Committed to PEOPLE'S RIGHT TO KNOW
Vol. 4 Num 233 Tue. January 20, 2004  
   
Business


New urgency to relaunch WTO talks looms
Trade ministers meet at Davos Friday


More than 20 trade or economics ministers are due to meet on the fringe of a forum in Switzerland this week as evidence mounts that the new year has brought with it a new urgency to relaunch global trade talks.

The meeting on Friday comes after a high-level gathering in Bangladesh at the weekend, where trade ministers and experts from 37 countries called for the "urgent" resumption of the stalled World Trade Organisation (WTO) negotiations.

Attending the two-day conference in Dhaka, the European Union's chief WTO negotiator Pascal Lamy said the round should restart after March or April.

And, despite concerns that a US presidential election in November will overshadow the process, US Trade Representative Robert Zoellick -- who is planning a global tour in February -- signalled Washington's commitment to the crucial talks in a letter to the WTO's 146 member states earlier this month.

Efforts to reduce world trade barriers, launched in November 2001 in the Qatari capital Doha, have ground to a near-halt since the collapse of the last WTO ministerial meeting in Cancun, Mexico last September.

The Cancun session failed after bickering over cross-border investment and competition added to a more fundamental dispute over farm subsidies in richer countries and the high tariffs on agricultural exports from poorer nations.

Participants at this week's meeting on the sidelines of the annual World Economic Forum in the Swiss ski resort Davos, would discuss the Doha round, which is due to be concluded by January 1, 2005, said Manuel Sager, a spokesman for Switzerland's economics ministry, which organised the event.

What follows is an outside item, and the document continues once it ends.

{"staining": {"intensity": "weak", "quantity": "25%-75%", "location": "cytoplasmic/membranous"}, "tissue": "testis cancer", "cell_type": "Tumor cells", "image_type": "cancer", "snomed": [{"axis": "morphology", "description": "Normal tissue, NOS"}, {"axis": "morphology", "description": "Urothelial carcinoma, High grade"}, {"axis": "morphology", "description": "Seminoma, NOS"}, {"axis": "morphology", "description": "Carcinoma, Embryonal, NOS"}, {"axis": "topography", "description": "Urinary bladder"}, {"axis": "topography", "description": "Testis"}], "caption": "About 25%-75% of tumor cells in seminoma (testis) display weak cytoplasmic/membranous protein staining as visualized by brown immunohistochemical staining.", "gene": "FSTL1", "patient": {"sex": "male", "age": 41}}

"The general idea is to analyse the situation, why it has been gridlocked and how the process can be moved forward in the coming months, hopefully leading to a (ministerial) meeting in Hong Kong later this year," he told AFP.

Sager was tight-lipped about the guest list but Canada's ambassador to the WTO Sergio Marchi -- who will be there with his country's new trade minister -- said although Lamy and Zoellick were not expected, ministers from countries such as Norway, Australia and Malaysia were scheduled to attend.